Reload the inspected pressure gauge to the faulty centrifuge, and then rotate the pressure regulating cock (used when setting the hydraulic system pressure) set on the double throttle valve from the "working position" to the "pressure regulating position". In Figure 1, the oil passage "C" and the oil passage "B" are cut off to make it penetrate with the oil passage "A", and then the throttle valve handle on the counter is rotated counterclockwise from the "set opening" position to " The slowest opening position. After starting the oil pump, the indicator of the oil pressure gauge was immediately indicated to 2.2 MPa - the hydraulic system pressure set point. This indicates that the oil pump supply and pressure regulating valve are working properly. At the same time, it is stated that the “loss of pressure” phenomenon of the hydraulic system is not caused by the oil pump not supplying oil, but by the “short circuit” of the oil circuit.

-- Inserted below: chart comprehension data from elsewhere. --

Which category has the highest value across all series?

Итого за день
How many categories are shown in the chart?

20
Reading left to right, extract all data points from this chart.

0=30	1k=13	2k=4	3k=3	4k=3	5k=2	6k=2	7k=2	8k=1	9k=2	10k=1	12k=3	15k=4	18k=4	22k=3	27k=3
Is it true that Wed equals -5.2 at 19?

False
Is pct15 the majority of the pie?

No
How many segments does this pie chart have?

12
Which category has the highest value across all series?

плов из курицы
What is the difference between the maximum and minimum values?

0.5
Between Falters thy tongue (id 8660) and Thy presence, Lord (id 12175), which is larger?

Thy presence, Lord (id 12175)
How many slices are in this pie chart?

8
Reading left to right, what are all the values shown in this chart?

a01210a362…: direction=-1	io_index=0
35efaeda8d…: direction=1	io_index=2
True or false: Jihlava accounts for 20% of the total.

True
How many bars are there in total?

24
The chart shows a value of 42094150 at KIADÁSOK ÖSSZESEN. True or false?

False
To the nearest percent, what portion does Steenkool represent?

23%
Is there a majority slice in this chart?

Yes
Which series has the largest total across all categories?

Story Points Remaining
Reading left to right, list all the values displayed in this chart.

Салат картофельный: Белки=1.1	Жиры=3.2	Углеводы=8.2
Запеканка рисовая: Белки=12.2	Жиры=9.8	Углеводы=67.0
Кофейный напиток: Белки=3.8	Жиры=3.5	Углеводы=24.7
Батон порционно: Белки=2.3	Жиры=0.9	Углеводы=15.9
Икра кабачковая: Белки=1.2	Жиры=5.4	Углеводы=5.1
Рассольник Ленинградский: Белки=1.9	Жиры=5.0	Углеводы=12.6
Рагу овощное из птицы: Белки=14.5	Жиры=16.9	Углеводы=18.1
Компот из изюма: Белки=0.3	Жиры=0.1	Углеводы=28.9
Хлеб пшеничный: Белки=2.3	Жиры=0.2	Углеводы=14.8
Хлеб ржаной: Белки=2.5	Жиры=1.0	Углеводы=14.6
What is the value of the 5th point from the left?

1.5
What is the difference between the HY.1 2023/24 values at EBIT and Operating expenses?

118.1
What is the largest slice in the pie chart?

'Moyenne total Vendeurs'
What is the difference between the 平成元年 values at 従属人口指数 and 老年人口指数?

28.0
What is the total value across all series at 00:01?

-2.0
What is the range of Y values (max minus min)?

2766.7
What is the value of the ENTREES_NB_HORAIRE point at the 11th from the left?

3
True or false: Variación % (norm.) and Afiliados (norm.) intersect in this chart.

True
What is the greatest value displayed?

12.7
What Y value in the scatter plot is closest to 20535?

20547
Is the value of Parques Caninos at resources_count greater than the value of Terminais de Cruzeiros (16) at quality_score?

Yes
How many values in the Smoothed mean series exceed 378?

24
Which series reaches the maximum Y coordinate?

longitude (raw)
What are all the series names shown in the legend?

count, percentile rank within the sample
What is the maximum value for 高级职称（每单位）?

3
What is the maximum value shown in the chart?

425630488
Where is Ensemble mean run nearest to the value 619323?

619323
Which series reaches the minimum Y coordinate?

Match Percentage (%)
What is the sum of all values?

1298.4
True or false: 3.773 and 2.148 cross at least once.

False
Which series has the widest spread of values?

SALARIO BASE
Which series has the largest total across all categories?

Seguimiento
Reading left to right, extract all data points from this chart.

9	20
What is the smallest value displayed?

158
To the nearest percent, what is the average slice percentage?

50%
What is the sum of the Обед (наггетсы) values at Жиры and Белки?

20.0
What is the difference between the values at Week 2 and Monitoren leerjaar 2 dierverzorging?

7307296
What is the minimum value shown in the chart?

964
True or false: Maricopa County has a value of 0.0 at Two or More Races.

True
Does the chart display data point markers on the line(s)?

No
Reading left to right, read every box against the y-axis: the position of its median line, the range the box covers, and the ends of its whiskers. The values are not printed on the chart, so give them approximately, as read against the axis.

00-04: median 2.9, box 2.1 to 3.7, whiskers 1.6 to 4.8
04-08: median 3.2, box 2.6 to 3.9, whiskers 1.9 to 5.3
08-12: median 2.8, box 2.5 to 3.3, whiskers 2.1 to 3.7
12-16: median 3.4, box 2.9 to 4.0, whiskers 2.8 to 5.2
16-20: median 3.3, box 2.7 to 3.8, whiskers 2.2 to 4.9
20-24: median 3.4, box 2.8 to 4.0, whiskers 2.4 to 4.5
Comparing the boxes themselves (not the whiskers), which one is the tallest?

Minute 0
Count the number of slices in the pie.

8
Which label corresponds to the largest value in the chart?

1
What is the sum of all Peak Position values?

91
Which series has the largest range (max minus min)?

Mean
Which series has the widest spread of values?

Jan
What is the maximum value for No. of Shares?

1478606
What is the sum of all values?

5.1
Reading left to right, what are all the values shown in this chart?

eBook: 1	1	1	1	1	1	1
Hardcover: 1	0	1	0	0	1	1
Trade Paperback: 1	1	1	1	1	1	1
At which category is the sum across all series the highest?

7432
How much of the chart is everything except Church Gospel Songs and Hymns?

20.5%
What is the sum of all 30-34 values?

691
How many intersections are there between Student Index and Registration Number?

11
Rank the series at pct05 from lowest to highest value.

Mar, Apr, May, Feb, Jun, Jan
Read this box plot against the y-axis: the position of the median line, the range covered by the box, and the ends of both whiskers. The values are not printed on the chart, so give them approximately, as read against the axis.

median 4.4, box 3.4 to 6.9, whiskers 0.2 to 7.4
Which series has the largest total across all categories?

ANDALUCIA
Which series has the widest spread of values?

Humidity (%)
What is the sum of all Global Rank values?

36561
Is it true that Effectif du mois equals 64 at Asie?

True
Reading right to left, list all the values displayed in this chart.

3.3 Check and judge the “short circuit” of the hydraulic system

Stop the oil pump and rotate the throttle valve handle on the double throttle valve clockwise from the “slowest opening” position to the “set opening” position, and then press the pressure regulating three-way cock on the “pressure adjustment position”. Rotate to the "working position", that is, cut off the oil passages "C" and "A" to make it penetrate with the oil passage "B". After that, the oil pump is started and the sealing of each hydraulic component is checked. The results of the inspection were as follows: the power unit – the oil pump, the control section – the compound throttle, and the connecting pipes (including the passage from the double throttle to the composite cylinder) showed no signs of oil leakage. This shows that the short circuit relief phenomenon can only appear inside the composite cylinder. The schematic diagram of the compound cylinder oil circuit is shown in Figure 2.

At this time, the piston is at the leftmost position of the cylinder, and the annular groove of the right reversing valve stem is just in communication with the a hole. The pressure oil entering the annular oil groove of the piston passes through the a hole to the upper end oil groove of the outer valve stem, and then the outer valve stem is pressed down. . At this time, the central annular oil groove 0 communicates with the annular oil groove 1, and the annular groove 4 communicates with the annular groove 3. Therefore, the pressure oil entering the central annular groove 0 enters the left cavity of the oil cylinder through the annular oil groove 1 and the nail hole, thereby pushing the piston to the right. The oil in the right chamber of the cylinder is returned to the tank through the hole of the cylinder through the hole B, the annular groove 3 and the annular oil groove 4.

4 overhaul

We dismantled the composite cylinder and found that the gland fastening screw at the lower end of the outer stem of the piston (as shown in Figure 2) was broken and the gland was broken. In this way, the downward sliding of the outer valve stem in the valve stem hole loses the limit position, and when the outer valve stem slides downward in the valve stem hole, the central annular oil groove 0 of the valve stem hole and the valve stem hole lead to the cylinder wall hole. When the annular oil groove 2 of the return oil tank is penetrated, the pressure oil entering the annular oil groove 0 at the center of the valve stem hole will directly return to the oil tank, and a "loss of pressure" phenomenon will occur in the composite oil cylinder.

Due to the broken screw, the inner wall of the cylinder and the surface of the piston were severely scratched, which was difficult to repair at one time. For this reason, we replaced a new cylinder and piston device. After overhaul, the WH-800 centrifuge resumed the pushing operation, and the inspection effect was obvious.